Click Next >> button
This will validate the sample and move you to the next step. Please correct any validation errors if there exists.
Step 4: Provide experiment/run information in a tsv file
Note: You can skip this step if its already done (data filled) for you.
- Open the run_template.tsv file ( found in ~/SRA/tokenName/FILES/ folder) with a text editor. Please note that the column values must be separated by tabs.
- Enter tokenName in the sample_alias column if this has not already been done for you. This is the name of the sample associated with the BAM file.
After editing the run_template.tsv file it may look like this:
sample_alias instrument_model library_name library_source library_layout insert_size file_name file_md5 tokenName Illumina HiSeq 2000 Roswell GENOMIC SINGLE 76 tokenName.bam
Step 5: Upload the expriment/run information tsv file
- Select your data file format, please make sure you select 'BAM' option(by default CRAM is selected)
- Click Upload / Save Spreadsheet link.
- This will expand and provide you with three options.
- As you got the tsv file we go to the option (2), Upload the run_template.tsv file using Browse...(or Choose...) in the UPLOAD SPREADSHEET section.
This will auto-fill the required fields with the information provided in the tsv file.

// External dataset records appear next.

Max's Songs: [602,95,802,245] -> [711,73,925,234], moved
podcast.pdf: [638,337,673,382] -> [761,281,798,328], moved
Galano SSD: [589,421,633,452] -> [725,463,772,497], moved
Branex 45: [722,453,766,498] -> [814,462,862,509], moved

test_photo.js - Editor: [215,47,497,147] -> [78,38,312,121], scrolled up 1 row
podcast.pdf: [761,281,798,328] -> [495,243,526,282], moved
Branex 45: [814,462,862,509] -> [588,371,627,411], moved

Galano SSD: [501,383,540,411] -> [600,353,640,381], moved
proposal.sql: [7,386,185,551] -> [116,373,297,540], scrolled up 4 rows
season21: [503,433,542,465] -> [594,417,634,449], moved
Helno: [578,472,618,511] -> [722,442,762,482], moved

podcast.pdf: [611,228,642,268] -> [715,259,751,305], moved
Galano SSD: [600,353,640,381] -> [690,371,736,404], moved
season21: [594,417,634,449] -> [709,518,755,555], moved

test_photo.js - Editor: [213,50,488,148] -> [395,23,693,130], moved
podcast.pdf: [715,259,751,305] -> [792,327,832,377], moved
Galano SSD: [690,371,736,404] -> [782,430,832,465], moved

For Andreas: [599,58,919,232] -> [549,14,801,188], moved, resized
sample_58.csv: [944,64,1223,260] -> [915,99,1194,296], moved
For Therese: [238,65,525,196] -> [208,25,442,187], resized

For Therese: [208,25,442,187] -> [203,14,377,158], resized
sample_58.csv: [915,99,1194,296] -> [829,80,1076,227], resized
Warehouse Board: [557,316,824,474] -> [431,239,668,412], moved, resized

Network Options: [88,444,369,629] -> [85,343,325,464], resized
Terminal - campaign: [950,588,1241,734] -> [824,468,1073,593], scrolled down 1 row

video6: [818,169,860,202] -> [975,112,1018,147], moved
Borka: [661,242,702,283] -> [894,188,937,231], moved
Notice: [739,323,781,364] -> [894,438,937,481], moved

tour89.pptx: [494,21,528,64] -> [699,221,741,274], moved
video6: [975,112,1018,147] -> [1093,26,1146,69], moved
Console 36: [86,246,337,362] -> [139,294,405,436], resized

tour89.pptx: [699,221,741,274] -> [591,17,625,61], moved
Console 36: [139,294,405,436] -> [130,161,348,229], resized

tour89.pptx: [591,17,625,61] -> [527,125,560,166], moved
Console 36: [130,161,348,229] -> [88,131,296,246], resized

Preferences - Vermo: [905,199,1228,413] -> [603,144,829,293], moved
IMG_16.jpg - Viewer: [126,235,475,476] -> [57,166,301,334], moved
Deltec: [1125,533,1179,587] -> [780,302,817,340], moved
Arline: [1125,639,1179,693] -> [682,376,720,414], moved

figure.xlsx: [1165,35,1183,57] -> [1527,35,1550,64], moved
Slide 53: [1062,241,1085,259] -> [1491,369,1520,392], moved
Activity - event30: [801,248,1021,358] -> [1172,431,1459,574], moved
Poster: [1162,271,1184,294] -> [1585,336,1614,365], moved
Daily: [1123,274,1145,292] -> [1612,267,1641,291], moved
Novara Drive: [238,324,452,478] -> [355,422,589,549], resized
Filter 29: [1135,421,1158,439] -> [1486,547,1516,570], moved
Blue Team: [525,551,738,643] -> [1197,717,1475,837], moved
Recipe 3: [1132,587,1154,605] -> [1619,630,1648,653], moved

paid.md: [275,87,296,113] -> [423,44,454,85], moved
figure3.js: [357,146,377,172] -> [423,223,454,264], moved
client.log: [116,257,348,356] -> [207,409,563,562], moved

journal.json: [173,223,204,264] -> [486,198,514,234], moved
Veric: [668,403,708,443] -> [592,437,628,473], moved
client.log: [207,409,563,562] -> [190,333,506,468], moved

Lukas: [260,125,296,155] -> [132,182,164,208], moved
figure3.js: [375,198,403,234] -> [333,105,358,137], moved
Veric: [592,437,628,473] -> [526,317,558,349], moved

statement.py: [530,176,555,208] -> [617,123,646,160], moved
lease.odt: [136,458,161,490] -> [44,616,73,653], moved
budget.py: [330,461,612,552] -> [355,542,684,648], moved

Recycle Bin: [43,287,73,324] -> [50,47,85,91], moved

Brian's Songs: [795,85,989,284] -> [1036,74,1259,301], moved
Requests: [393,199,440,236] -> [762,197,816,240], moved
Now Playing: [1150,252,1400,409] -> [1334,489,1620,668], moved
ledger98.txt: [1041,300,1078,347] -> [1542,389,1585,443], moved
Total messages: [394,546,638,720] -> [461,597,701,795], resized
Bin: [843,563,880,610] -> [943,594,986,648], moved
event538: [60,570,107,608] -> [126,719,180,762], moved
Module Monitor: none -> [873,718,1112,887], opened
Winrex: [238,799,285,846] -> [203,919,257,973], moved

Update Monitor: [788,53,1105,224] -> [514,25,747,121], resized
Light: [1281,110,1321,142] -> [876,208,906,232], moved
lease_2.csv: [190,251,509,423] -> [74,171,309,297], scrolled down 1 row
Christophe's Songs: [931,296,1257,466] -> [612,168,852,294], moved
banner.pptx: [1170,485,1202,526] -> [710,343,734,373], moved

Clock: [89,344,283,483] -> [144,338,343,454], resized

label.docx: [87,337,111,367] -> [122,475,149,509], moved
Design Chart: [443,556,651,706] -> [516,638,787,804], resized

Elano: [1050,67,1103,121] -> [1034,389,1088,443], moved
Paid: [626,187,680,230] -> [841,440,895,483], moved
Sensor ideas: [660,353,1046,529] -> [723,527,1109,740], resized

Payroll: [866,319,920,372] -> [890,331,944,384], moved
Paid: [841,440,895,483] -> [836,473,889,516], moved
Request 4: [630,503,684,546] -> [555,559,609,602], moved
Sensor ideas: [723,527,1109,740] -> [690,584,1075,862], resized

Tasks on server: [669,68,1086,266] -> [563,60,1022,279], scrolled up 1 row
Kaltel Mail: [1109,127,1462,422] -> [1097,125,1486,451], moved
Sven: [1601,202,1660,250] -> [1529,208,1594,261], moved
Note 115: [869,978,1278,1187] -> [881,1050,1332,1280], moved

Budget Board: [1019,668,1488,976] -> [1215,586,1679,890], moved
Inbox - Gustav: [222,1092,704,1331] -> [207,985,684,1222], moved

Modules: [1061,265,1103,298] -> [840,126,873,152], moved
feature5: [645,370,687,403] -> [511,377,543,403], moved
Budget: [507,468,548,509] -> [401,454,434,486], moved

Otherwise you should see the error message.
Make sure that all the fields are correctly filled. Especially, check that the Sample reference is filled from Sample reference suggestions choice and check that the correct file name is used. Please note that the MD5 checksum field can be left empty if the MD5 checksum file has been uploaded with the BAM file if you used WebinDataUploader in Part 4.
Step 6: Complete submissions
Click Submit button.
This will validate the run and complete the submission. Please correct any validation errors.
You will be presented with a confirmation pop-up window. Please select OK.
On successful submission you will see a receipt with details about your submissions.